The present study uncovered a new property that degraded EGCG and other related polyphenols rather than the intact molecules are very effective in inhibiting the cancer-associated enzyme telomerase. We have reported previously that the inhibition of telomerase by EGCG might provide a plausible explanation for the anticancer effects of dietary polyphenols (13). However, that study was limited only to results demonstrated in vitro and without a proper negative control. Here, by using both in vitro and in vivo models established with telomerase-dependent and -independent cancer cells the present study confirmed the telomerase inhibition-mediated effect of EGCG on cancer. The development of the HCT-S2R cells as a telomerase-independent but telomerase-positive tumor model may provide a useful tool for studying telomerase inhibitors. It is unlikely that the resistance to telomerase inhibition in HCT-S2R cells is attributable to over-recruitment of telomerase or to residual telomerase activity, because hTR antisense treatment completely inhibited the activity of telomerase in these cells. On the other hand, it is also unlikely that a typical alternative lengthening of telomeres mechanism is involved in the maintenance of telomeres in HCT-S2R, because these cells did not show a heterogeneous telomere length that is characteristic of typical alternative lengthening of telomeres (35). It seems that HCT-S2R cells have evolved certain yet undiscovered auxiliary mechanisms to prevent telomere erosion in the absence of telomerase activity.

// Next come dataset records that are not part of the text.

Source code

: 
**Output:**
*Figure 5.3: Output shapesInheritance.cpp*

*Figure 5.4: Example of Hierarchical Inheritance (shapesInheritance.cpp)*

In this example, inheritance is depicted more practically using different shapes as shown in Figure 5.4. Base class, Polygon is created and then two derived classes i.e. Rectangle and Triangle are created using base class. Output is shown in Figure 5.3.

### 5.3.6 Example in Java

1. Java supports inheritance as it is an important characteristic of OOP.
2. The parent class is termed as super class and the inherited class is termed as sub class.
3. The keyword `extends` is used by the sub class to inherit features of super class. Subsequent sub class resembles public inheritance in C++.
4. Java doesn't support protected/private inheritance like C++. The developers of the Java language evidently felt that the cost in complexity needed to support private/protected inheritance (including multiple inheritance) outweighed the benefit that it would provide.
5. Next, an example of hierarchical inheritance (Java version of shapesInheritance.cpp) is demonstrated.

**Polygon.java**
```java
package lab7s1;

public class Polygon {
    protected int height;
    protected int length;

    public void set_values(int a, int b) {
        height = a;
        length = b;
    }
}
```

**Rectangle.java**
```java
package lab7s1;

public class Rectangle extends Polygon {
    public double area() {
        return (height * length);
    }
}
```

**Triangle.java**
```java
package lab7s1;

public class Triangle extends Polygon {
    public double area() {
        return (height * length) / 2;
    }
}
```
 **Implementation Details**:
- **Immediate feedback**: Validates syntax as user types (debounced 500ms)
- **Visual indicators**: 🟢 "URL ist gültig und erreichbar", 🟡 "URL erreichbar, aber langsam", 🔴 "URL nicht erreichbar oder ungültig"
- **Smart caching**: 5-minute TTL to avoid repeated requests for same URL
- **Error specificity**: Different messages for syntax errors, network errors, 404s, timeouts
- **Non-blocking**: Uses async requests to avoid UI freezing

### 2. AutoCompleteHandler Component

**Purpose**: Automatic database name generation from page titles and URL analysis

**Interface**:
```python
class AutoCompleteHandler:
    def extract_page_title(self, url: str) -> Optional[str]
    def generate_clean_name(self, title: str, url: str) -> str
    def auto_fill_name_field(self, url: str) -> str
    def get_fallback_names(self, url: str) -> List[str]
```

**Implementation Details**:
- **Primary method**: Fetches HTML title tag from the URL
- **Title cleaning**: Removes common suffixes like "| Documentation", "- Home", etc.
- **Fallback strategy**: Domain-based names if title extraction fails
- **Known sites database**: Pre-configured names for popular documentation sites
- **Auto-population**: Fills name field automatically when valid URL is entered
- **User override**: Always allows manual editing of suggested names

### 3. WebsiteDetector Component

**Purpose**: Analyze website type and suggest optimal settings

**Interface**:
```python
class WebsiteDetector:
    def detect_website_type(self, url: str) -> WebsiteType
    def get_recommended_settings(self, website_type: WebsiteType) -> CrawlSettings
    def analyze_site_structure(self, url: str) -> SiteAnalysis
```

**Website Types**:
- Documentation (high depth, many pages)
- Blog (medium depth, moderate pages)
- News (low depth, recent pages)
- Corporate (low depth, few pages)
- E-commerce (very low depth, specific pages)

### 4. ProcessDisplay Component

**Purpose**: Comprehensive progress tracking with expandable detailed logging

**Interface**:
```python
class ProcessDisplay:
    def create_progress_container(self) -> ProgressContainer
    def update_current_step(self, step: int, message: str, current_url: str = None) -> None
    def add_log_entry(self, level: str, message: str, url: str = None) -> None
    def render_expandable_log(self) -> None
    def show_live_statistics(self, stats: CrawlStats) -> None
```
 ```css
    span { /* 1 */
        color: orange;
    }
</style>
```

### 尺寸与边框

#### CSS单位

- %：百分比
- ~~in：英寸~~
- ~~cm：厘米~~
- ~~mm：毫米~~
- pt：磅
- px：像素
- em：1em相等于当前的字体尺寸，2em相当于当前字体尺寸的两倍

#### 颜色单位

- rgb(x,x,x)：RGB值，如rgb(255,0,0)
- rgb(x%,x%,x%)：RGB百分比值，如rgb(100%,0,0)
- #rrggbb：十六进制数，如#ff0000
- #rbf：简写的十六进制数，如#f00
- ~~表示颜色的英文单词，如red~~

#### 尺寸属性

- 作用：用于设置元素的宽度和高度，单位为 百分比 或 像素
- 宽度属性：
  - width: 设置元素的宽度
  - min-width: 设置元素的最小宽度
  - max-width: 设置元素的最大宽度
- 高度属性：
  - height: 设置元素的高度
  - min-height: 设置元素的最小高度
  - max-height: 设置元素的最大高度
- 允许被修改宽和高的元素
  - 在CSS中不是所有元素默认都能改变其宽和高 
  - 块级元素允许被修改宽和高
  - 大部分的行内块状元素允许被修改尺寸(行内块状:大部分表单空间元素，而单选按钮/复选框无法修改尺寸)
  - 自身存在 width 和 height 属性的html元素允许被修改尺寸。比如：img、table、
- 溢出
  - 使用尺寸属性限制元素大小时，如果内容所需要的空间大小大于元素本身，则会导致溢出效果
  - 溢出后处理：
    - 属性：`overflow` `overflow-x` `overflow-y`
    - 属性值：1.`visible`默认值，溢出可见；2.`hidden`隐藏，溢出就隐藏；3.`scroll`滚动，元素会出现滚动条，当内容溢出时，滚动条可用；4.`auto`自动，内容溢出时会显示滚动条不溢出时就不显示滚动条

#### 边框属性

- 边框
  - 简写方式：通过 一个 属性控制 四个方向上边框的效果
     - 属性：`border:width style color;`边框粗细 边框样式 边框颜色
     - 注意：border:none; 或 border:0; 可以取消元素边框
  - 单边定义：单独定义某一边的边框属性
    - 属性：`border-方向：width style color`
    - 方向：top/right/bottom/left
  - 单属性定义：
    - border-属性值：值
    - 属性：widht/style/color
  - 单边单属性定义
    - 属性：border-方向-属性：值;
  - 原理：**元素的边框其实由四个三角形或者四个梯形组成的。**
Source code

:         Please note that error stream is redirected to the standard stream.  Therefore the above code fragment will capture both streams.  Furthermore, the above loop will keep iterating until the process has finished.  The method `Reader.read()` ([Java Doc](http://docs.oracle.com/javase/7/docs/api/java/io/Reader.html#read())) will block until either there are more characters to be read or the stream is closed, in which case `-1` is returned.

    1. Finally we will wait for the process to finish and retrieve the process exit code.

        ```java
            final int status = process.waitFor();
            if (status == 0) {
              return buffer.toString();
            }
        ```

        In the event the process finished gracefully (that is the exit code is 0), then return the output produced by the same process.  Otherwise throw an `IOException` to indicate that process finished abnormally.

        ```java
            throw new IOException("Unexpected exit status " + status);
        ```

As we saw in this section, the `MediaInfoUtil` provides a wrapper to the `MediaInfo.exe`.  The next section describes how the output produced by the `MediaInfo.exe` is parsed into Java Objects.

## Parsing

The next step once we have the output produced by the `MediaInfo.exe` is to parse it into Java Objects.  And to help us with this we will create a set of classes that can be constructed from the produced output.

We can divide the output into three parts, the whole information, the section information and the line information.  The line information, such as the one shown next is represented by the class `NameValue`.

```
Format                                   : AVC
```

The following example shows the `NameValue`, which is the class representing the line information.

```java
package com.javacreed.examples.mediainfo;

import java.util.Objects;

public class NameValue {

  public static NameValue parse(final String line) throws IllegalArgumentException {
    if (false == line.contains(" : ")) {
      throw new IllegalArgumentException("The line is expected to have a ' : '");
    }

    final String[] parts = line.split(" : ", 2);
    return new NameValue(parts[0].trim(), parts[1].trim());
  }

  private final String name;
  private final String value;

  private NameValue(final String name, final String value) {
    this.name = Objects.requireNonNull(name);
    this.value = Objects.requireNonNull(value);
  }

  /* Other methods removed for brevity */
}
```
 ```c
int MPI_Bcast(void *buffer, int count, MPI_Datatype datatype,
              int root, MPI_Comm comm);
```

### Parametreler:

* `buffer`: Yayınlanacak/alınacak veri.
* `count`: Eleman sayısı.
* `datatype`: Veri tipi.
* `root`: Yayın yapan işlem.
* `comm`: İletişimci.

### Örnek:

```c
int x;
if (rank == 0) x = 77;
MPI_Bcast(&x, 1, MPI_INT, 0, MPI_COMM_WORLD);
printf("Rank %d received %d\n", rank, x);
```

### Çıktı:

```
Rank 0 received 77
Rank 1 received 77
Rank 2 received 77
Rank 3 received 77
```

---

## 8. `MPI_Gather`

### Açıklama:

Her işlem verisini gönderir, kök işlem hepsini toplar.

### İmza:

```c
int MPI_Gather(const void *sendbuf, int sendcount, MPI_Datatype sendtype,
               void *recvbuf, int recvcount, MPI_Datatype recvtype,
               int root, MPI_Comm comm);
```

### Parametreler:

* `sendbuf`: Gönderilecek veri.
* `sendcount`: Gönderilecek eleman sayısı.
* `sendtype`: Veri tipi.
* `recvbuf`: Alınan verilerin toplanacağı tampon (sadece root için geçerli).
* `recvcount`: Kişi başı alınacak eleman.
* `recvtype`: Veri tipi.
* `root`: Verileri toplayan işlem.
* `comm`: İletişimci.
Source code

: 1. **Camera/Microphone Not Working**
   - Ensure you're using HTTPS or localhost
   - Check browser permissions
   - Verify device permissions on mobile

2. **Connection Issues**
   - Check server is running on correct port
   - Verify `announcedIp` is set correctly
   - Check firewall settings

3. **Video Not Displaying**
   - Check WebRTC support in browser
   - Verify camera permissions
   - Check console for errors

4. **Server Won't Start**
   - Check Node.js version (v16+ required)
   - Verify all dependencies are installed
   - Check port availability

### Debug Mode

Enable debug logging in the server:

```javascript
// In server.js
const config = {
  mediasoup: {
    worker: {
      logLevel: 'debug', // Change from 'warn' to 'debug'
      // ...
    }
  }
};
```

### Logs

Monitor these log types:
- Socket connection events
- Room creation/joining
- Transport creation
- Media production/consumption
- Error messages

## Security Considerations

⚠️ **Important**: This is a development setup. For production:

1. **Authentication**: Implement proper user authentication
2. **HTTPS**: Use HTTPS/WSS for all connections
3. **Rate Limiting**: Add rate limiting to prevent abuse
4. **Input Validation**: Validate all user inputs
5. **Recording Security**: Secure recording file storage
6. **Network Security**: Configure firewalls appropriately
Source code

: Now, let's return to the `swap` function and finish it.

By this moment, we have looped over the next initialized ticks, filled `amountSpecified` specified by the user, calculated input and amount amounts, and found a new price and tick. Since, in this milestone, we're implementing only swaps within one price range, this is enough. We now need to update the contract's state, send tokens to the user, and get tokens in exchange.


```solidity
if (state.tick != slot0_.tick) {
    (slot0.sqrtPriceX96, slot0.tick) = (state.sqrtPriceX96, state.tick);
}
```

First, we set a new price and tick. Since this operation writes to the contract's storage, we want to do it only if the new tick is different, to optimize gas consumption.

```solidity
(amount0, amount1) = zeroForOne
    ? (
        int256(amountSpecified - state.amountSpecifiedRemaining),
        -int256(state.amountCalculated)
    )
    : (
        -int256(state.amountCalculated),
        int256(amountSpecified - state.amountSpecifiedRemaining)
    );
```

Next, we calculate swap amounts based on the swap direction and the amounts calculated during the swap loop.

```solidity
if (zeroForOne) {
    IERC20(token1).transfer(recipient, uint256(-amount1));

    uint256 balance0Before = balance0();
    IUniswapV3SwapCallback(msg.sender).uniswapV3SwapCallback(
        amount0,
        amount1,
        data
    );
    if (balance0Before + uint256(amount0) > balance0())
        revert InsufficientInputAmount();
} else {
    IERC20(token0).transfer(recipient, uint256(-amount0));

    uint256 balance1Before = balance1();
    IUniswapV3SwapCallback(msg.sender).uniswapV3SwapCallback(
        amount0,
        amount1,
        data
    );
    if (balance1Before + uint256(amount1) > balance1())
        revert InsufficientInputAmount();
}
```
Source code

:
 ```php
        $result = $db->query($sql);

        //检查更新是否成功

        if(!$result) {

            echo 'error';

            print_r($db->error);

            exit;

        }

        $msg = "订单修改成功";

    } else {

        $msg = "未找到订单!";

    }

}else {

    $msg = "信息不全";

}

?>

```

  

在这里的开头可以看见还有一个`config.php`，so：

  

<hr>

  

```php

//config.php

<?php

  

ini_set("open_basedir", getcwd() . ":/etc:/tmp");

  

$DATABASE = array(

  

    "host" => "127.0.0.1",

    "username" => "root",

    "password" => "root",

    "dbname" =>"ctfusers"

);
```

Recent studies indicated that telomerase activity inhibition may lead directly to telomere shortening and cellular damage, or it may indirectly, by blocking telomerase-mediated cell survival, enhance cell damage elicited by other factors (20, 21, 22, 23). The lag time needed before any noticeable in vivo response to EGCG administration is well in agreement with the pharmacodynamics of telomerase inhibition and the accumulative nature of telomere shortening incurred by progressive cell division or by telomere-damaging events suchlike apoptotic signals (36, 37). If the EGCG anticancer effects were mediated by a mechanism other than telomerase inhibition, the onset of tumor response would originate at an earlier course and on both HCT-L2 and HCT-S2R tumors, which was not the case. It is also unlikely that angiogenesis inhibition is a major mechanism for the anticancer effects of EGCG (38), because tumor neovascularization starts at an early stage before the tumor exceeds 2–3 mm in size (39). In addition, angiogenesis inhibition implies that green tea is severely toxic to various important physiological processes like wound healing or pregnancy (40, 41), whereas it is known that green tea is second only to water as the most popular and safe drink in the world (42). The instability and the prodrug-like behavior of EGCG (and likely many other dietary polyphenols) in body fluids provides a plausible explanation for the yet-unresolved disparity between the concentrations needed to achieve the various acute effects observed in vitro (>20 μm) and the plasma levels (<1 μm) at which significant anticancer and chemopreventive effects were observed in animal and epidemiological studies (7, 27). It is worth mentioning that EGCG and other related polyphenols were considered recently as interesting lead compounds that warranted efforts to develop stable derivatives with potent telomerase inhibitory effects (43).

In conclusion, the unique in vitro and in vivo approaches applied in this study using telomerase-dependent and -independent tumors demonstrated a clear explanation for the anticancer effect of EGCG and other related polyphenols.